Today is one of those days. Trucks is preparing to leave on a month-long tour to preview material from his new release, Already Free. Tedeschi is hitting the road too. The four-time Grammy-nominated blues guitarist is heading to Paris to promote her latest record, Back to the River. A hulking tour bus idles just beyond the front gate. Traveling instrument cases crowd the driveway as Trucks’s brother and father finish up last-minute repairs on an equipment trailer. Other friends and family members dart about, loading boxes, moving equipment, and helping out any way they can.

Amid the chaos, Tedeschi loads her son, Charlie, into the family SUV. The six-year-old, sporting a too-big tie-dyed T-shirt, shares his father’s blond hair and boyish complexion. When asked if he plays guitar, he says he’s chosen a different path: He’s a baseball player.

Trucks and Tedeschi, who met on the road, have been married for seven years and have been playing together almost as long. The couple has even formed a group together, called Soul Stew Revival -- an amalgamation of the Derek Trucks Band, Tedeschi’s bandmates, and other favorite performers. Musicians through and through, they named their children, Charlie and Sophia Naima, in honor of jazz artists -- he for saxophonist Charlie Parker and guitarist Charlie Christian and she for John Coltrane’s ballad “Naima.” Though Trucks (who splits his time between three bands) and Tedeschi try hard to balance their schedules with the demands of parenthood, every so often, their calendars conflict and they end up on the road at the same time.

“I go through times when I feel really great and really wonderful and balanced,” Tedeschi says. “Then other times, I’m overwhelmed and frustrated, and I don’t know what to do. I mean, I want to be here with my babies. I want to be with my husband when I don’t see him for three weeks. So it’s hard.”

But with the bad often comes the good -- like the financial windfall from Trucks’s tour with Clapton that enabled him to build his world-class backyard recording studio. While Trucks fawns over the vintage guitars, his beloved timpani, and state-of-the-art mixing equipment, he’s happier still about the chance to work and still be home with his family.

“Being an absentee father is not an option,” he says. “Early this year, I had a month and a half off. I could be home; I could take the kids to school, come back, write a song, record it, have the band stay in the studio, and still be productive.”

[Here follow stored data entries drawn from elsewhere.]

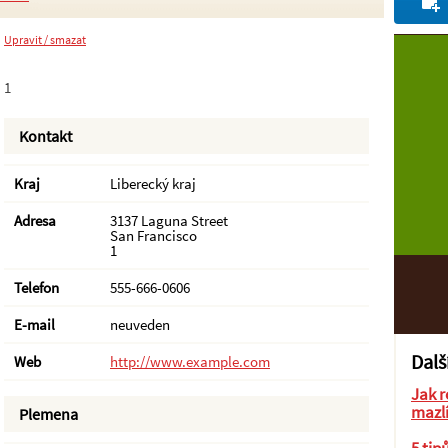
Upravit / smazat
1
Kontakt
Kraj
Liberecký kraj
Adresa
3137 Laguna Street
San Francisco
1
Telefon
555-666-0606
E-mail
neuveden
Dalš
Web
http://www.example.com
Jak r
mazl
Plemena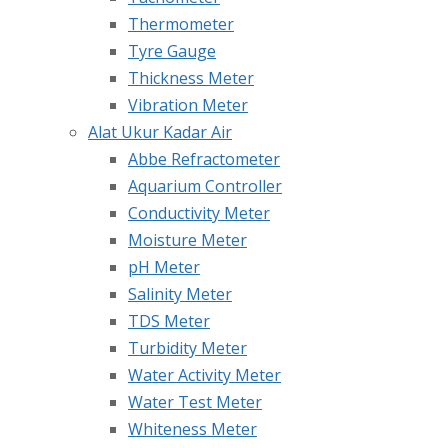
Thermometer
Tyre Gauge
Thickness Meter
Vibration Meter
Alat Ukur Kadar Air
Abbe Refractometer
Aquarium Controller
Conductivity Meter
Moisture Meter
pH Meter
Salinity Meter
TDS Meter
Turbidity Meter
Water Activity Meter
Water Test Meter
Whiteness Meter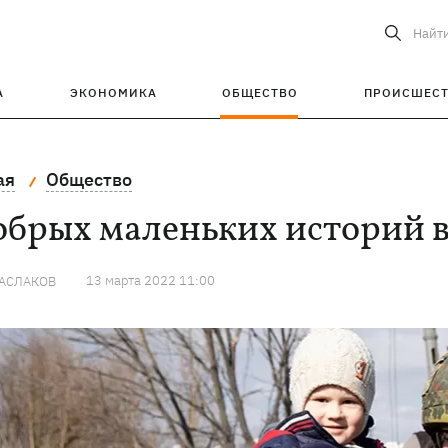
Найт
А
ЭКОНОМИКА
ОБЩЕСТВО
ПРОИСШЕС
ая
Общество
обрых маленьких историй 
13 марта 2022 11:00
МАСЛАКОВ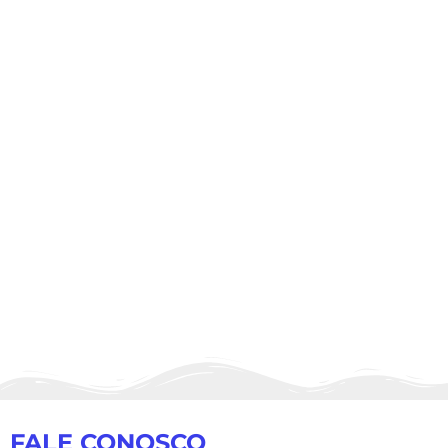
FALE CONOSCO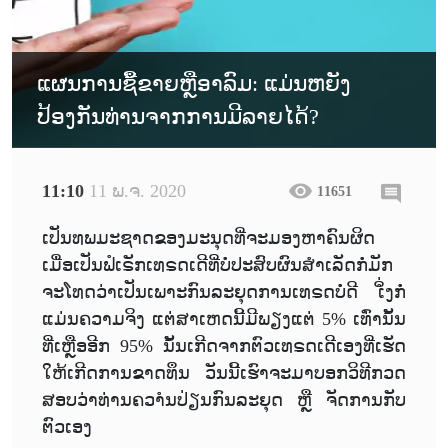
ແຜນການຊື້ຂາຍຫຼືອາລົມ: ແມ່ນຫຍັງ
ປ້ອງກັນທ່ານຈາກການມີລາຍໄດ້?
11:10
11 ພ.ຈ. 2020
11651
ເປັນທພມະຊາດຂອງມະນຸດທີ່ຈະມອງຫາຄົນຜິດ
ເມື່ອເປັນຟໍເຣັກເທຣດເດີທີ່ບໍ່ປະສົບຜົນສຳເລັດກໍ່ມັກ
ຈະໂທດວ່າເປັນເພາະກົນລະຍຸດການເທຣດບໍ່ດີ ເໍິ່ງກໍ່
ແມ່ນຄວາມຈິງ ແຕ່ສາເຫດນີ້ມີພຽງແຕ່ 5% ເທົ່ານັ້ນ
ທີ່ເຫຼືອອີກ 95% ນັ້ນເກີດຈາກຕົວເທຣດເດີເອງທີ່ເຮັດ
ໃຫ້ເກີດການຂາດທຶນ ວັນນີ້ເຮົາຈະມາບອກວິທີກວດ
ສອບວ່າທ່ານຄວາໍນປ່ຽນກົນລະຍຸດ ຫຼື ຈັດການກັບ
ຕົວເອງ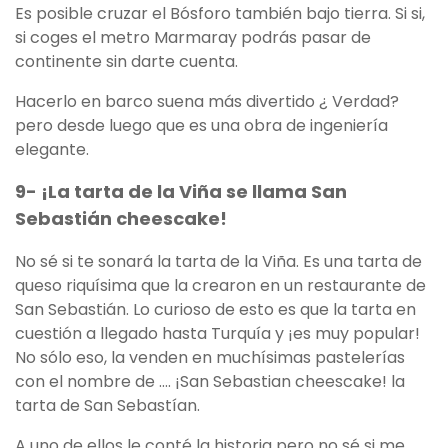
Es posible cruzar el Bósforo también bajo tierra. Si si,
si coges el metro Marmaray podrás pasar de
continente sin darte cuenta.
Hacerlo en barco suena más divertido ¿ Verdad?
pero desde luego que es una obra de ingeniería
elegante.
9- ¡La tarta de la Viña se llama San
Sebastián cheescake!
No sé si te sonará la tarta de la Viña. Es una tarta de
queso riquísima que la crearon en un restaurante de
San Sebastián. Lo curioso de esto es que la tarta en
cuestión a llegado hasta Turquía y ¡es muy popular!
No sólo eso, la venden en muchísimas pastelerías
con el nombre de …. ¡San Sebastian cheescake! la
tarta de San Sebastían.
A uno de ellos le conté la historia pero no sé si me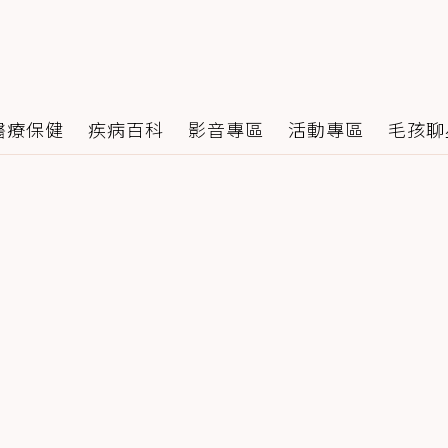
醫療保健
疾病百科
影音專區
活動專區
毛孩聊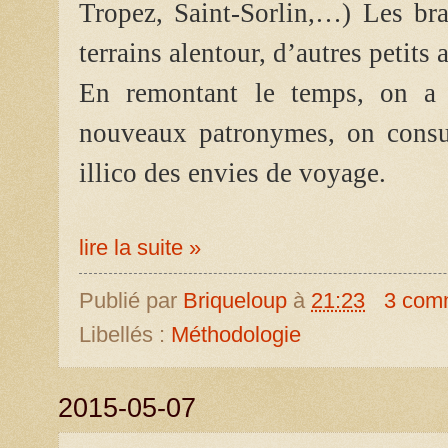
Tropez, Saint-Sorlin,…) Les bra
terrains alentour, d’autres petits 
En remontant le temps, on a d
nouveaux patronymes, on consu
illico des envies de voyage.
lire la suite »
Publié par
Briqueloup
à
21:23
3 com
Libellés :
Méthodologie
2015-05-07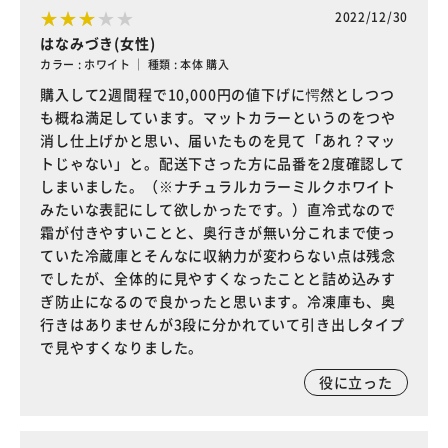
2022/12/30
はなみづき(女性)
カラー : ホワイト ｜ 種類 : 本体 購入
購入して2週間程で10,000円の値下げに愕然としつつ
も概ね満足しています。マットカラーというのをつや
消し仕上げかと思い、届いたものを見て「あれ？マッ
トじゃない」と。配送下さった方に品番を2度確認して
しまいました。（※ナチュラルカラーミルクホワイト
みたいな表記にして欲しかったです。）直冷式なので
霜が付きやすいことと、奥行きが無い分これまで使っ
ていた冷蔵庫とそんなに収納力が変わらない点は残念
でしたが、全体的に見やすくなったことと詰め込みす
ぎ防止になるので良かったと思います。冷凍庫も、奥
行きはありませんが3段に分かれていて引き出しタイプ
で見やすくなりました。
役に立った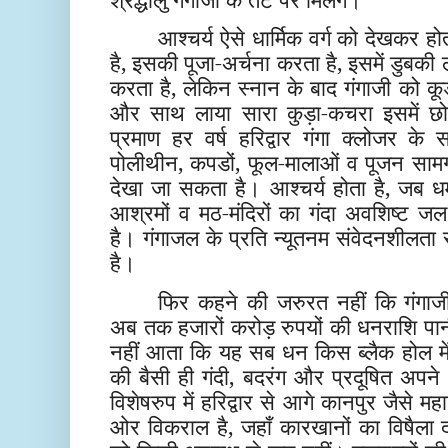
आश्चर्य ऐसे धार्मिक वर्ग को देखकर हो
है, इसकी पूजा-अर्चना करता है, इसमें डुबकी
करता है, लेकिन स्नान के बाद गंगाजी को क
और साथ लाया सारा कुड़ा-कचरा इसमें 
प्रमाण हर वर्ष हरिद्वार गंगा क्लोजर 
पोलीथीन, कपडों, फूल-मालाओं व पूजन सामग्री
देखा जा सकता है। आश्चर्य होता है, जब धर्
आश्रमों व मठ-मंदिरों का गंदा अवशिष्ट जल 
है। गंगाजल के प्रति न्यूतनम संवेदनशीलता
है।
फिर कहने की जरुरत नहीं कि गंगा
अब तक हजारों करोड़ रुपयों की धनराशि प
नहीं आता कि यह सब धन किस ब्लैक होल में
की बैसी ही गंदी, बदरंग और प्रदूषित अपने 
विशेषरुप में हरिद्वार से आगे कानपुर जैसे मह
ओर विकराल है, जहाँ कारखानों का विषैला द्र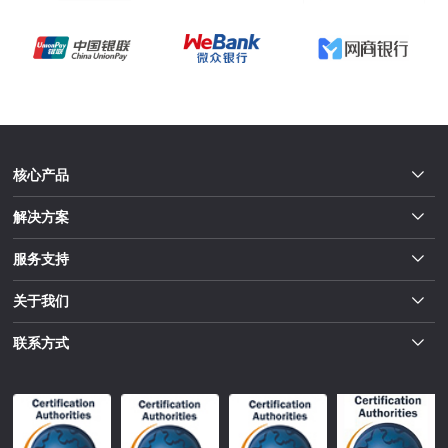
核心产品
解决方案
服务支持
关于我们
联系方式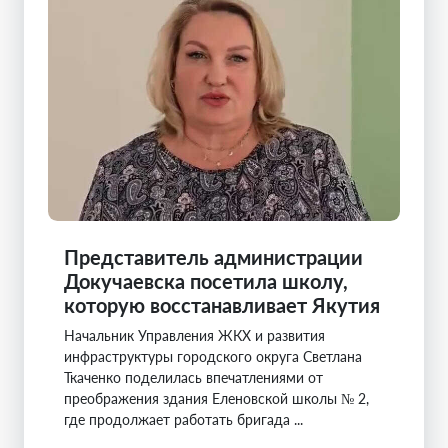
Представитель администрации
Докучаевска посетила школу,
которую восстанавливает Якутия
Начальник Управления ЖКХ и развития
инфраструктуры городского округа Светлана
Ткаченко поделилась впечатлениями от
преображения здания Еленовской школы № 2,
где продолжает работать бригада ...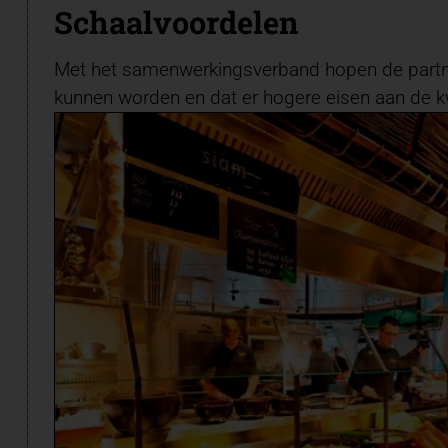
Schaalvoordelen
Met het samenwerkingsverband hopen de partne
kunnen worden en dat er hogere eisen aan de k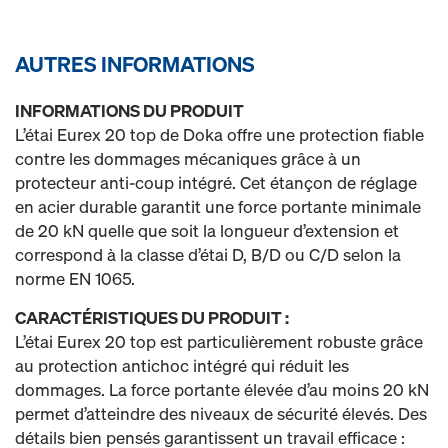
AUTRES INFORMATIONS
INFORMATIONS DU PRODUIT
L’étai Eurex 20 top de Doka offre une protection fiable
contre les dommages mécaniques grâce à un
protecteur anti-coup intégré. Cet étançon de réglage
en acier durable garantit une force portante minimale
de 20 kN quelle que soit la longueur d’extension et
correspond à la classe d’étai D, B/D ou C/D selon la
norme EN 1065.
CARACTÉRISTIQUES DU PRODUIT :
L’étai Eurex 20 top est particulièrement robuste grâce
au protection antichoc intégré qui réduit les
dommages. La force portante élevée d’au moins 20 kN
permet d’atteindre des niveaux de sécurité élevés. Des
détails bien pensés garantissent un travail efficace :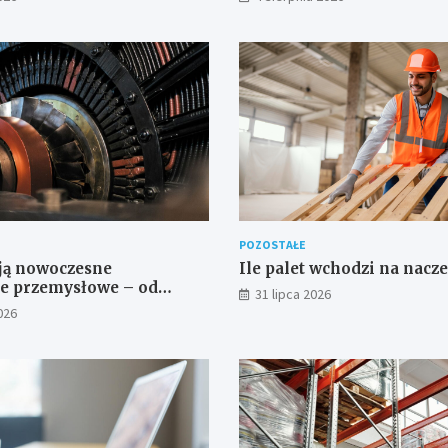
POZOSTAŁE
ją nowoczesne
Ile palet wchodzi na nacz
e przemysłowe – od
31 lipca 2026
CAD do gotowego produktu
026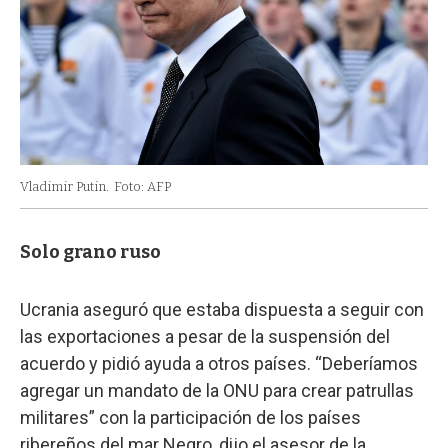
Vladimir Putin.
Foto: AFP
Solo grano ruso
Ucrania aseguró que estaba dispuesta a seguir con
las exportaciones a pesar de la suspensión del
acuerdo y pidió ayuda a otros países. “Deberíamos
agregar un mandato de la ONU para crear patrullas
militares” con la participación de los países
ribereños del mar Negro, dijo el asesor de la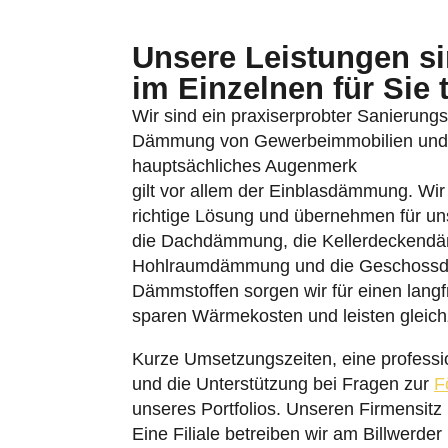
Unsere Leistungen sin
im Einzelnen für Sie 
Wir sind ein praxiserprobter Sanierungsb
Dämmung von Gewerbeimmobilien und W
hauptsächliches Augenmerk
gilt vor allem der Einblasdämmung. Wi
richtige Lösung und übernehmen für un
die Dachdämmung, die Kellerdeckend
Hohlraumdämmung und die Geschoss
Dämmstoffen sorgen wir für einen langfr
sparen Wärmekosten und leisten gleich
Kurze Umsetzungszeiten, eine professi
und die Unterstützung bei Fragen zur
F
unseres Portfolios. Unseren Firmensitz
Eine Filiale betreiben wir am Billwerde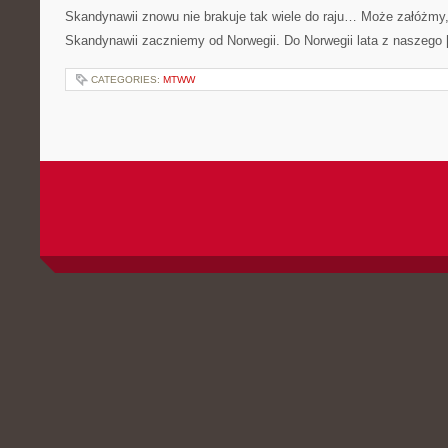
Skandynawii znowu nie brakuje tak wiele do raju… Może załóżmy
Skandynawii zaczniemy od Norwegii. Do Norwegii lata z naszego
CATEGORIES:
MTWW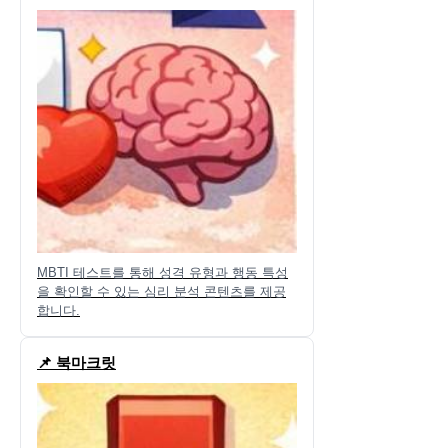
MBTI 테스트를 통해 성격 유형과 행동 특성
을 확인할 수 있는 심리 분석 콘텐츠를 제공
합니다.
📌 북마크릿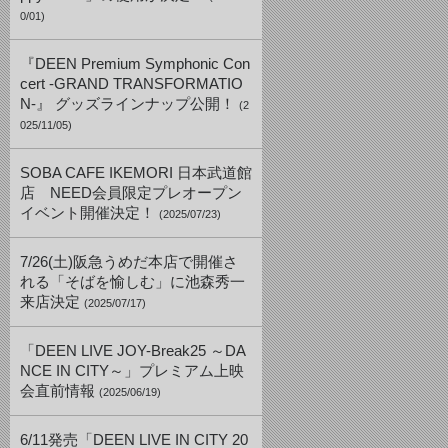
0/01)
『DEEN Premium Symphonic Con
cert -GRAND TRANSFORMATIO
N-』 グッズラインナップ公開！
(2
025/11/05)
SOBA CAFE IKEMORI 日本武道館
店 NEED会員限定プレオープン
イベント開催決定！
(2025/07/23)
7/26(土)阪急うめだ本店で開催さ
れる「そばを愉しむ」に池森秀一
来店決定
(2025/07/17)
「DEEN LIVE JOY-Break25 ～DA
NCE IN CITY～」プレミアム上映
会直前情報
(2025/06/19)
6/11発売「DEEN LIVE IN CITY 20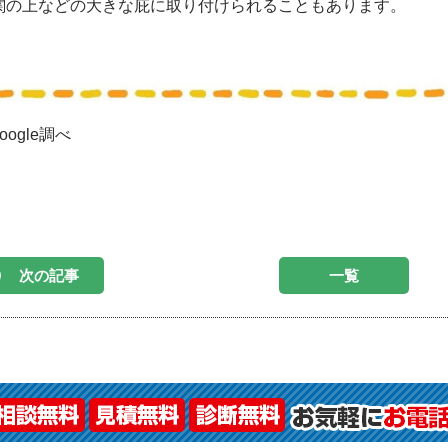
関の上などの大きな庇に取り付けられることもあります。
oogle調べ
次の記事
一覧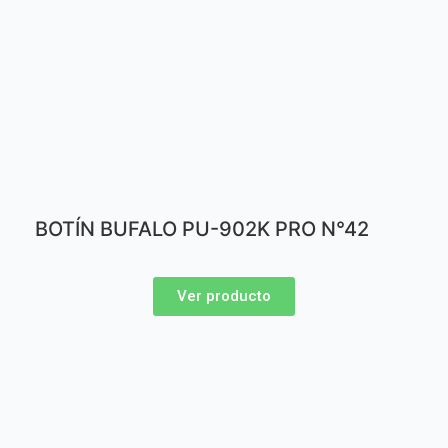
BOTÍN BUFALO PU-902K PRO N°42
Ver producto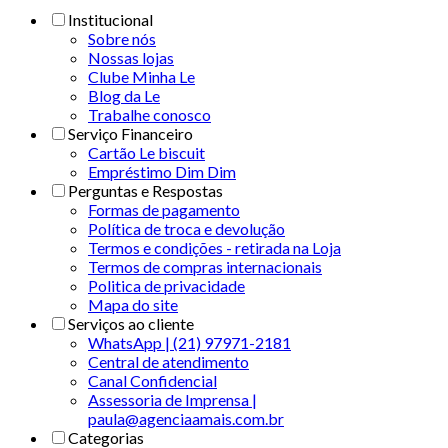
Institucional
Sobre nós
Nossas lojas
Clube Minha Le
Blog da Le
Trabalhe conosco
Serviço Financeiro
Cartão Le biscuit
Empréstimo Dim Dim
Perguntas e Respostas
Formas de pagamento
Política de troca e devolução
Termos e condições - retirada na Loja
Termos de compras internacionais
Politica de privacidade
Mapa do site
Serviços ao cliente
WhatsApp | (21) 97971-2181
Central de atendimento
Canal Confidencial
Assessoria de Imprensa |
paula@agenciaamais.com.br
Categorias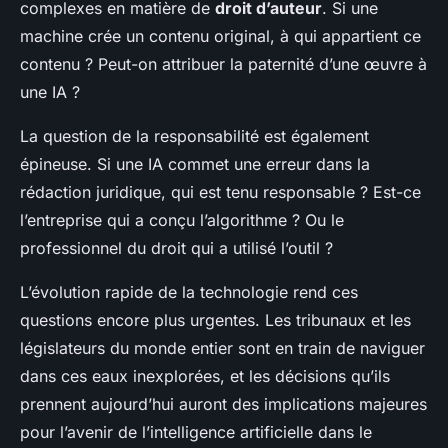
complexes en matière de
droit d’auteur
. Si une
machine crée un contenu original, à qui appartient ce
contenu ? Peut-on attribuer la paternité d’une œuvre à
une IA ?
La question de la responsabilité est également
épineuse. Si une IA commet une erreur dans la
rédaction juridique, qui est tenu responsable ? Est-ce
l’entreprise qui a conçu l’algorithme ? Ou le
professionnel du droit qui a utilisé l’outil ?
L’évolution rapide de la technologie rend ces
questions encore plus urgentes. Les tribunaux et les
législateurs du monde entier sont en train de naviguer
dans ces eaux inexplorées, et les décisions qu’ils
prennent aujourd’hui auront des implications majeures
pour l’avenir de l’intelligence artificielle dans le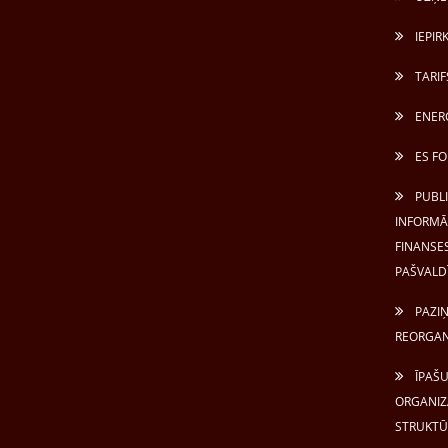
IEPIR
TARIF
ENERG
ES FO
PUBL
INFORMĀC
FINANSES
PAŠVALD
PAZIŅ
REORGAN
ĪPAŠU
ORGANIZ
STRUKTŪ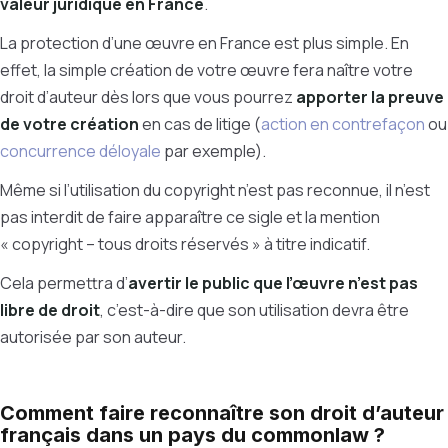
valeur juridique en France
.
La protection d’une œuvre en France est plus simple. En
effet, la simple création de votre œuvre fera naître votre
droit d’auteur dès lors que vous pourrez
apporter la preuve
de votre création
en cas de litige (
action en contrefaçon
ou
concurrence déloyale
par exemple).
Même si l’utilisation du copyright n’est pas reconnue, il n’est
pas interdit de faire apparaître ce sigle et la mention
« copyright – tous droits réservés » à titre indicatif.
Cela permettra d’
avertir le public que l’œuvre n’est pas
libre de droit
, c’est-à-dire que son utilisation devra être
autorisée par son auteur.
Comment faire reconnaître son droit d’auteur
français dans un pays du commonlaw ?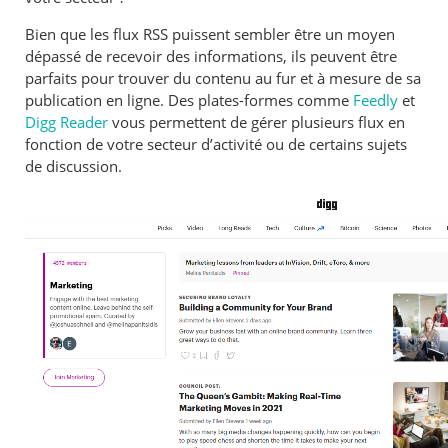
Bien que les flux RSS puissent sembler être un moyen
dépassé de recevoir des informations, ils peuvent être
parfaits pour trouver du contenu au fur et à mesure de sa
publication en ligne. Des plates-formes comme
Feedly
et
Digg Reader
vous permettent de gérer plusieurs flux en
fonction de votre secteur d’activité ou de certains sujets
de discussion.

That month and a half was the longest break Trucks has taken since he and Tedeschi tied the knot. And with his new studio complete, he’s looking forward to spending more time with his kids. After all, it was his father who helped him, as a child, achieve his dream of making it in music. And it was music that introduced him to his wife as an adult. Music, for Derek Trucks, has always been a family affair, and he’s finally on the verge of bringing it all home.